Europäische Kommission fordert Google auf, Android für KI-Assistenten Dritter zu öffnen und Suchdaten zu teilen: Google und Apple widersprechen
Die Regulierungsbehörden der Europäischen Union (EU) verschärfen weiterhin ihren Griff um die Tech-Giganten. Die Europäische Kommission traf eine wichtige Entscheidung und forderte von Google, sein Android-Betriebssystem für KI-Assistenten Dritter zu öffnen und bestimmte Suchdaten mit konkurrierenden Unternehmen zu teilen.
Im Rahmen des Digital Markets Act
Diese Entscheidung wurde im Rahmen des Digital Markets Act (DMA) der EU getroffen, der darauf abzielt, die Marktmacht von Tech-Giganten zu begrenzen. Ziel ist es, sicherzustellen, dass andere virtuelle Assistenten, zusätzlich zu Googles eigenem KI-Assistenten Gemini und Apples Siri, auf Smartphones stärker in den Vordergrund treten und so den Wettbewerb erhöhen.

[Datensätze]
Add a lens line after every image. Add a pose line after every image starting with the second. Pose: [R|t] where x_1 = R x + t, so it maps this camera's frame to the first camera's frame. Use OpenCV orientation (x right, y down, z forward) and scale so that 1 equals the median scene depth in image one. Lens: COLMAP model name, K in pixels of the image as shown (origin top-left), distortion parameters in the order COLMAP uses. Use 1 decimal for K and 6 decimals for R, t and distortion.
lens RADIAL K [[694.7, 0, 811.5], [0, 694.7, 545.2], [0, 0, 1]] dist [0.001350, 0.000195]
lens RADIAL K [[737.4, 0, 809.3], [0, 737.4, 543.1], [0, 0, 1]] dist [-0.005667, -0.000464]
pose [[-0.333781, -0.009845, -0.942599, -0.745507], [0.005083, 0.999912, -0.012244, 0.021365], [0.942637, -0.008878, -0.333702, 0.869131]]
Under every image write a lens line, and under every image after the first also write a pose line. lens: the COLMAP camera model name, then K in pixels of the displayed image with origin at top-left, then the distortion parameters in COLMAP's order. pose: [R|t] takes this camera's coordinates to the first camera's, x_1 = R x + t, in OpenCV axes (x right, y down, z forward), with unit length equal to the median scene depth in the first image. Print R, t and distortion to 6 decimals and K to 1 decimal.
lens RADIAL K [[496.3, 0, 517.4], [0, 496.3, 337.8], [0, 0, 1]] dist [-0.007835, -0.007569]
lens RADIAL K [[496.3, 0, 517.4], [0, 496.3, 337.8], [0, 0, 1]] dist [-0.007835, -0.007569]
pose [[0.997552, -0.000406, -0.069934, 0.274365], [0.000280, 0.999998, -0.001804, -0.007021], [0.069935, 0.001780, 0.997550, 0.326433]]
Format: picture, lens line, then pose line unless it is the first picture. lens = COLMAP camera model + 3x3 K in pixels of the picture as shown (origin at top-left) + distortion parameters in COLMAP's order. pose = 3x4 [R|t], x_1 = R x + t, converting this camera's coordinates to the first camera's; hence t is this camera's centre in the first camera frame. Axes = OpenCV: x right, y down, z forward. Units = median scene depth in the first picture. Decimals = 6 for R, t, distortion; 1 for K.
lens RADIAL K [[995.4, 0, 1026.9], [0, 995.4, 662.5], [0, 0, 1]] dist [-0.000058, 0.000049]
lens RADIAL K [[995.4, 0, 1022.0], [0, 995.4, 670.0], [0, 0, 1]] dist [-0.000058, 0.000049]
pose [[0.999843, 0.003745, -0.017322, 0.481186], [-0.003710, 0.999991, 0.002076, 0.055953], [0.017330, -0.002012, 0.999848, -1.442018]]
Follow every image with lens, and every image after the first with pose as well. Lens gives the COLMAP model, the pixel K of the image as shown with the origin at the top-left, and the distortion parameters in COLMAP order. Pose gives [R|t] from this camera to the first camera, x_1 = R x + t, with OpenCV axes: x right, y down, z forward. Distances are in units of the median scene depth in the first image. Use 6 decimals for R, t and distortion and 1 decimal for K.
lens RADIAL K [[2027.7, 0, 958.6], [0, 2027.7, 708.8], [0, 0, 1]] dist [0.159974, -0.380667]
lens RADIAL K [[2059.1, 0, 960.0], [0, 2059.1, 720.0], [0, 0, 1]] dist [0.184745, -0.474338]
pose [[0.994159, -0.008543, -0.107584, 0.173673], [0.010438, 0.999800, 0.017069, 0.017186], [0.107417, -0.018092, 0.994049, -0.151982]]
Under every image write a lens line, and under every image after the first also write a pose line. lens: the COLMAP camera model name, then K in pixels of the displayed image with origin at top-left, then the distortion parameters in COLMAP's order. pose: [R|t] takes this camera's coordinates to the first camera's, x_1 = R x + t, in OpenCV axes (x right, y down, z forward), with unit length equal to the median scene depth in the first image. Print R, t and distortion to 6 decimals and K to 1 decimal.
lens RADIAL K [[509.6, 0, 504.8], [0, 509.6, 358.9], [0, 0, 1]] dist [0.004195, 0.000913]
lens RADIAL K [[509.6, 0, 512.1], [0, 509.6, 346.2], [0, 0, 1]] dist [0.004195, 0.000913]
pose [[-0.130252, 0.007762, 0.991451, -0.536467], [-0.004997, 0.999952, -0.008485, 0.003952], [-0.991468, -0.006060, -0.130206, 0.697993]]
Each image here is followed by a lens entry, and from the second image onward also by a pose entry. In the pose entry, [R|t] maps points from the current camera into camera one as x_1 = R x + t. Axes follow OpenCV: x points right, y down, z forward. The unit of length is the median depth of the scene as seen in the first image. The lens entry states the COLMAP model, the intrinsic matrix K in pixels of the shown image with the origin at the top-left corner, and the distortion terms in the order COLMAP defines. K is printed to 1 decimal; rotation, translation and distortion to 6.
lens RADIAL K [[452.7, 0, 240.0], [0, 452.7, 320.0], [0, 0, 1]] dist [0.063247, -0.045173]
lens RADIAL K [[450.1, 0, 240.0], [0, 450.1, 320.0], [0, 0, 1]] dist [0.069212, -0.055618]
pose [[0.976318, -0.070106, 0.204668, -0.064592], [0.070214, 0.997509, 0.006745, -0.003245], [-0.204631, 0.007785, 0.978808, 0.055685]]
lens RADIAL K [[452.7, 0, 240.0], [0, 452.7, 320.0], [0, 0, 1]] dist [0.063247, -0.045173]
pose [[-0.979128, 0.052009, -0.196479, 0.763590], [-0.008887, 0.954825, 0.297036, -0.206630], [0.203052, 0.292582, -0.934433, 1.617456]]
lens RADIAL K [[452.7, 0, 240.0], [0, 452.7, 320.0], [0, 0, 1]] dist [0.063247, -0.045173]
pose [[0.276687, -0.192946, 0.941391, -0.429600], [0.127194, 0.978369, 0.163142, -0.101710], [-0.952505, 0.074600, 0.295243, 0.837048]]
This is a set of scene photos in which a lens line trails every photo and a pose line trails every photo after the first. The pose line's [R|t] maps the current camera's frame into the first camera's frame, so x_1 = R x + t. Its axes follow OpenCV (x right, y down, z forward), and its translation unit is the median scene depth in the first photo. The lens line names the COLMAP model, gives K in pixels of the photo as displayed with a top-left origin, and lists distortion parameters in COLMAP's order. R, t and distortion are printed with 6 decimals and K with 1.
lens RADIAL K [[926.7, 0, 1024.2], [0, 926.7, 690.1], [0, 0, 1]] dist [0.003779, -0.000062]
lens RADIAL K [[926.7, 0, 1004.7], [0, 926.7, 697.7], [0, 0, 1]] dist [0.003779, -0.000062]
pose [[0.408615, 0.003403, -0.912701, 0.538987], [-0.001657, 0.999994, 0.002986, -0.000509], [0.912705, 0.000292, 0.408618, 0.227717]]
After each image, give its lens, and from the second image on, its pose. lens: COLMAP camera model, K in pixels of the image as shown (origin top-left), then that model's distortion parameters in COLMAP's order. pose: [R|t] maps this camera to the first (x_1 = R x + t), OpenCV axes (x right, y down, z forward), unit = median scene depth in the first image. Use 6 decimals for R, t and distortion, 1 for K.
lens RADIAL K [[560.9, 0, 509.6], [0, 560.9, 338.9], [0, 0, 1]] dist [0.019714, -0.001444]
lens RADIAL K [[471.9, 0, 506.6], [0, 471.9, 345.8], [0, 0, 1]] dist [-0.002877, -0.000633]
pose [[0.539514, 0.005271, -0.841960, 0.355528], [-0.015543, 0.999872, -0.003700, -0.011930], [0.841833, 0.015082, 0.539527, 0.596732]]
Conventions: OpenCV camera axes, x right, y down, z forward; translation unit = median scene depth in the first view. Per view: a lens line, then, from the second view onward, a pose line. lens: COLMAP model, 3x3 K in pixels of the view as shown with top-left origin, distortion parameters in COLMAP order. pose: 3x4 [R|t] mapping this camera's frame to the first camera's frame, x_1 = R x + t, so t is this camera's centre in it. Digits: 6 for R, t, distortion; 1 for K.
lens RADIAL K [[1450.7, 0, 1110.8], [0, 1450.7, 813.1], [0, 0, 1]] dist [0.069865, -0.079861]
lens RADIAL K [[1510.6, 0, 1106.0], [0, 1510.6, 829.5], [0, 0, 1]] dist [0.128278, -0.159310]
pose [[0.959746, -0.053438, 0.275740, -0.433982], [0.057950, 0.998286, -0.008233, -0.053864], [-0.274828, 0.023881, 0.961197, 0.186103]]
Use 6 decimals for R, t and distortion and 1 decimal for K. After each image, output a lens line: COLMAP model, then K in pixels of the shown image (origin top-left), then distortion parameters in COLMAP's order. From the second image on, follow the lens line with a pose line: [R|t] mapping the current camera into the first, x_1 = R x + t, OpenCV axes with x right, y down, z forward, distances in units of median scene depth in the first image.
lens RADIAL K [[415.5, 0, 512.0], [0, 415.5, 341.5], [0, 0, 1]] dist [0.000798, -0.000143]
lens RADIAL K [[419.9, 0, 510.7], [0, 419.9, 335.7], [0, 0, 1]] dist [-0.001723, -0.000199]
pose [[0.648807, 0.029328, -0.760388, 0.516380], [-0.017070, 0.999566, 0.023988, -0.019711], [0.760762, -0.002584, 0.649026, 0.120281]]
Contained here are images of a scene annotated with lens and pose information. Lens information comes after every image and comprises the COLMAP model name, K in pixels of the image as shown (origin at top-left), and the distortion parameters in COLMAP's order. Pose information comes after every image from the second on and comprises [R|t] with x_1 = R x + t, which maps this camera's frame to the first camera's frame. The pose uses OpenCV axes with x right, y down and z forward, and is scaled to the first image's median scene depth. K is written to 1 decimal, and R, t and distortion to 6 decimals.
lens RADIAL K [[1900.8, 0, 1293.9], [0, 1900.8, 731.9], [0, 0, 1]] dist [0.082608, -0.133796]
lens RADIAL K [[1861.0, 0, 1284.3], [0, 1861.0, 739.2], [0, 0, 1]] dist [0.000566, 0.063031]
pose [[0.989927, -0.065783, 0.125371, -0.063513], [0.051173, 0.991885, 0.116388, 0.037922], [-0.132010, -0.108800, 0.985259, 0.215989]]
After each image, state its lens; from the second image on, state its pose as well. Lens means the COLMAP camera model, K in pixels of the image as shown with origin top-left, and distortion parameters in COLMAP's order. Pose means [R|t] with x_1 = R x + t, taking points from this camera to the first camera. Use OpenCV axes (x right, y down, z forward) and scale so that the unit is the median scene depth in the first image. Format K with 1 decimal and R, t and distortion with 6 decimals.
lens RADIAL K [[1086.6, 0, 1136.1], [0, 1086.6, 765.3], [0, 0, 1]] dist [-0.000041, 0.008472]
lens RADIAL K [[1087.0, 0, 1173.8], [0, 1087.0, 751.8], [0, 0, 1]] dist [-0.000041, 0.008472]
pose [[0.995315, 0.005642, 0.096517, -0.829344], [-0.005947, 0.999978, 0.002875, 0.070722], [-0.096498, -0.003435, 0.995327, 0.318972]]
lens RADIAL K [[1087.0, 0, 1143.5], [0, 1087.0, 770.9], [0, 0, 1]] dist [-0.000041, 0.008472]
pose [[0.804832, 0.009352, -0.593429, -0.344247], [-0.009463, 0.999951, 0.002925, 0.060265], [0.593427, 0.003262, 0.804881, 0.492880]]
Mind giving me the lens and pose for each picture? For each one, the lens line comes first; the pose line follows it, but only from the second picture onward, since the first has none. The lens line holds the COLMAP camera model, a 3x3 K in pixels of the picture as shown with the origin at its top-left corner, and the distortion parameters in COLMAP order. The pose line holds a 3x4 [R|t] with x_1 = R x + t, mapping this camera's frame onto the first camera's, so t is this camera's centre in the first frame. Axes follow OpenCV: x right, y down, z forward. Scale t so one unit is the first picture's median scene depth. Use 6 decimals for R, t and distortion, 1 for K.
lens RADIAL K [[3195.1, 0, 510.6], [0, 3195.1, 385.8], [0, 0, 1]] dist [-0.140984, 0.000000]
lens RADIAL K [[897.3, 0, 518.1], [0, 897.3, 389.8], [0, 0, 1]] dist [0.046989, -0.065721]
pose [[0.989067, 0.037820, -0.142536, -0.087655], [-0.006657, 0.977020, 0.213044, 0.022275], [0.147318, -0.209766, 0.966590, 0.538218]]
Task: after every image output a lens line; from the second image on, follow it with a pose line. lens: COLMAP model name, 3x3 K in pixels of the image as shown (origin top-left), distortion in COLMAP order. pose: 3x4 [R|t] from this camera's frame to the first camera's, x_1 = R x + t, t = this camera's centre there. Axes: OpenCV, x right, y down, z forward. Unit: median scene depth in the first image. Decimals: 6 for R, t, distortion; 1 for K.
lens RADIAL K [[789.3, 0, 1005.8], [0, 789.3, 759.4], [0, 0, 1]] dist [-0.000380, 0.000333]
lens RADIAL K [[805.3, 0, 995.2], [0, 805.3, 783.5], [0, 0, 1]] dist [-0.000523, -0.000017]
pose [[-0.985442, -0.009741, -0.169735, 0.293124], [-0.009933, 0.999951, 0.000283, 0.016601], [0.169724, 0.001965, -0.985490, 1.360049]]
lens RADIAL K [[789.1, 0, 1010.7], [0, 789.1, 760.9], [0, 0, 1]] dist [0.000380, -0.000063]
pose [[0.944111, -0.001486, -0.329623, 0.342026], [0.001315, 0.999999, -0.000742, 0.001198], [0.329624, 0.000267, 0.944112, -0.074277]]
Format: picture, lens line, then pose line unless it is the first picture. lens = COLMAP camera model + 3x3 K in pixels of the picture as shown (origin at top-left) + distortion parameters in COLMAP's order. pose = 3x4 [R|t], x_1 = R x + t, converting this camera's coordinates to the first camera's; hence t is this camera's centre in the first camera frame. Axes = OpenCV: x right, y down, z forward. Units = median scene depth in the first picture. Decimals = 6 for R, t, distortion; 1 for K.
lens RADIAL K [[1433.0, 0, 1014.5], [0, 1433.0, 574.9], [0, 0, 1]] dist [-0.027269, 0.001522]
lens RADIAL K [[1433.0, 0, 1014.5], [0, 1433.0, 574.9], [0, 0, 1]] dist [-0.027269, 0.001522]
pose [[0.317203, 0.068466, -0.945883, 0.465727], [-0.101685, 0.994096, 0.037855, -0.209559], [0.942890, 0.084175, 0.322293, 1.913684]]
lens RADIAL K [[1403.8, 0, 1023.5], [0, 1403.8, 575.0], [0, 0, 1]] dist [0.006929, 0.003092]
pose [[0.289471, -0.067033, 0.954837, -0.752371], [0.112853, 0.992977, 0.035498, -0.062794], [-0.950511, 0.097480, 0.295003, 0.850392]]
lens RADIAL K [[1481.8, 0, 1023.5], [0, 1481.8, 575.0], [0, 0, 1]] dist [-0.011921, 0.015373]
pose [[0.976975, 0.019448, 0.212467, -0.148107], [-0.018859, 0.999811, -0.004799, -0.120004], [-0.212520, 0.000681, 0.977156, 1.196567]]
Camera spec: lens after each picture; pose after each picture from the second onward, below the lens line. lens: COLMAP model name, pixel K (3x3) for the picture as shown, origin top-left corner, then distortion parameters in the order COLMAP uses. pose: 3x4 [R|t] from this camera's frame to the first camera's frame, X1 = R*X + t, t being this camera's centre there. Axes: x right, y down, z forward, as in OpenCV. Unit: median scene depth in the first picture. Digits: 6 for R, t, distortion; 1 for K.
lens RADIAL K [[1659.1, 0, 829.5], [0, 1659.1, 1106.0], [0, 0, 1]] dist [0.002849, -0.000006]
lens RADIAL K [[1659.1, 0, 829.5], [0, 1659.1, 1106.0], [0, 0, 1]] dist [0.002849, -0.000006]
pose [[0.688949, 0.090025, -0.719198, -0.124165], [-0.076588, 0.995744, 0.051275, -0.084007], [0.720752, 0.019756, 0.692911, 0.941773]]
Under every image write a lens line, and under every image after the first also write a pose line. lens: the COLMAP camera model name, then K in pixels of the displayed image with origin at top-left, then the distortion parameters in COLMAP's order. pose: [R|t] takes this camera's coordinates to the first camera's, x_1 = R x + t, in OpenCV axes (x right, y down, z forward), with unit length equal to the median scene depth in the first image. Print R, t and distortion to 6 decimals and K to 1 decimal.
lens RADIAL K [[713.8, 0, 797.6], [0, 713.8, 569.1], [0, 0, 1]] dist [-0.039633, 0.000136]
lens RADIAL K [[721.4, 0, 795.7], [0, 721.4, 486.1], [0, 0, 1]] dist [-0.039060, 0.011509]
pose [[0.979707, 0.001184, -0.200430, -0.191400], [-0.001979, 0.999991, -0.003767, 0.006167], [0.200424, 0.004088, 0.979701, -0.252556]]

## Aufgabe
Setze den Textauszug über die Forderung der Europäischen Kommission an Google im Anschluss an seinen letzten Satz fort.

## Lösung
Google und Apple erheben Sicherheitsbedenken
Diese Entscheidung stieß jedoch auf starke Reaktionen von Google und Apple. Beide Unternehmen gaben bekannt, dass sie der Entscheidung widersprochen haben, da die Forderungen der Kommission negative Auswirkungen auf die Benutzersicherheit und den Datenschutz haben könnten. Tech-Giganten weisen darauf hin, dass der Datenaustausch und die Öffnung von Systemen für Dritte potenzielle Sicherheitsrisiken bergen.
Balance zwischen Wettbewerb und Sicherheit
Diese Situation verdeutlicht einmal mehr die Spannung zwischen den Bemühungen der Regulierungsbehörden, die Kontrolle über Tech-Giganten zu erhöhen, und den Argumenten der Unternehmen hinsichtlich der Benutzersicherheit und des Datenschutzes. Es bleibt abzuwarten, wie sich diese Einwände in der kommenden Zeit entwickeln werden und wie die EU den Wettbewerb im digitalen Markt gestalten wird.